Task instructions:
(1) Answer these from the blog post on markers of time, one line each, marked (a), (b), (c):
(a) Where did Joshua set up the twelve stones taken from the Jordan?
(b) How old was Danny at the time of the Orange Bowl trip?
(c) What was lost during that week?
(2) Pick up the blog post on markers of time after its last sentence and carry it forward in the same voice.

Trees

Trees

Tuesday, November 30, 2010

Markers of Time


Those twelve stones which they had taken from the Jordan, Joshua set up at Gilgal.  He said to the sons of Israel, ‘When your children ask their fathers in time to come, saying, “What are these stones” then you shall inform your children, saying, “Israel crossed this Jordan on dry ground.’”  For the LORD your God dried up the waters of the Jordan before you until you had crossed, just as the LORD your God had done to the Red Sea, which He dried up before us until we had crossed; that all the peoples of the earth may know that the hand of the LORD is mighty, so that you may fear the LORD your God forever.”  Joshua 4:20-24 (NASB95)

This coming year marks the 30-year reunion of the 1981 National Championship at Clemson.  I remember that time so vividly.  We were headed to Miami to play in the Orange Bowl for the National Title.  I remember how, all week, the reporters talked aboutthe powerhouse,” the University of Nebraska, and their proven coach, Tom Osborne, was there to play Clemson.  (Clemson who?  From where?)  

Danny was a young coach then, only 31.   I was 30.  Our team, which was much smaller in size than the Nebraska team, had gone down two weeks earlier to become conditioned to the warmer weather.  It was middle of the winter in South Carolina.  At that time, we had two little girls and a baby.  Trying to pack for those weather conditions at that time of year was quite a chore.  Then having to deal with things that didn’t go right, such the kids’ suitcase with all their clothes (and some of mine) being lost.  I think I kept a headache that whole week.  But I kept telling Danny, “If we win, this will be worth it.”

Record list:
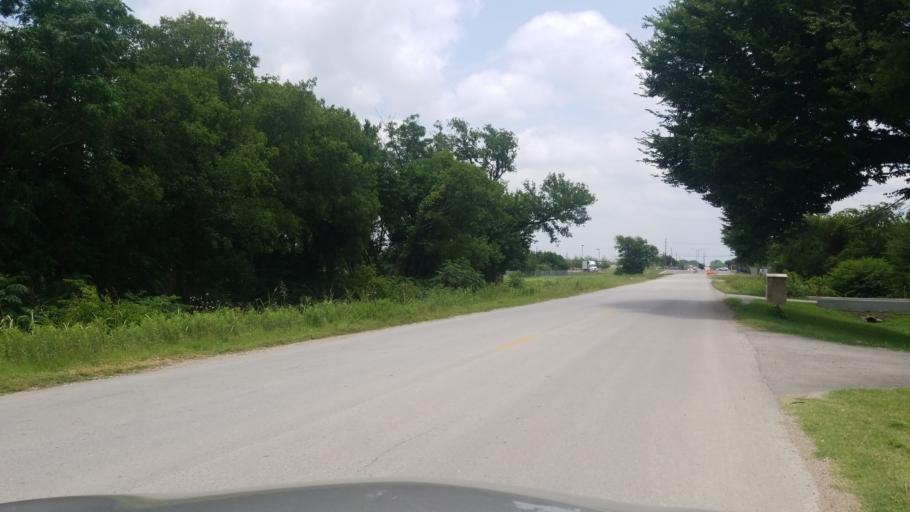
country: US
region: Texas
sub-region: Dallas County
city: Duncanville
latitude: 32.6911
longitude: -96.9124
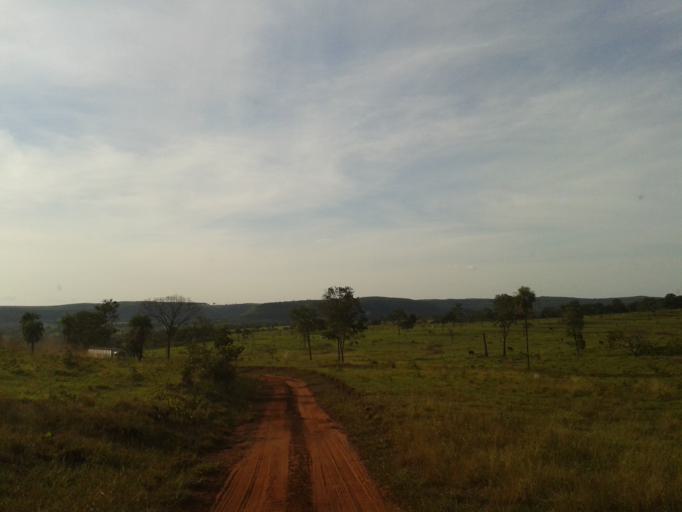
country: BR
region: Minas Gerais
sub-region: Campina Verde
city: Campina Verde
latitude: -19.4946
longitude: -49.6062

Responses in order:
(1)
(a) At Gilgal.
(b) 31.
(c) The kids' suitcase with all their clothes, along with some of the writer's.

(2)
It happened.  We won!   Having also gone undefeated that season, we were voted National Champions.  One thing my husband could instill in a player was how to play with his heart.  He developed a player’s talent and work ethic to make a winning player.  He had his team’s respect and they gave ll0% of themselves to him.  Yet as wonderful a win as it was, with all the honors that go along with that kind of success, somehow, I couldn’t let myself really enjoy God’s blessing to us, and my husband’s gift to our family.  Something was wrong in my heart, and even the win couldn’t fix it.

It was several years later, around 1989 when I met with a relative of my pastor.  My pastor and his wife had known that I had been struggling, and had been very supportive of our family.  I sat with this lady for about an hour, telling her how hard I had tried to be the best Christian, best wife, and best mother I could be.  But it wasn’t enough.  I still felt miserable.  She said, "Deborah, I think you have sin in your heart:  resentment, bitterness, and anger.  For what seemed like an eternity, I sat there looking at her.  I thought to myself, “She hasn’t heard a word I have said.” 

After stewing for awhile, the Spirit began to work in my heart.  I saw that this woman’s thinking about me was right.  There was resentment and bitterness and anger in my heart.  When I confessed my sin, I was cleansed.  I was filled with love and joy!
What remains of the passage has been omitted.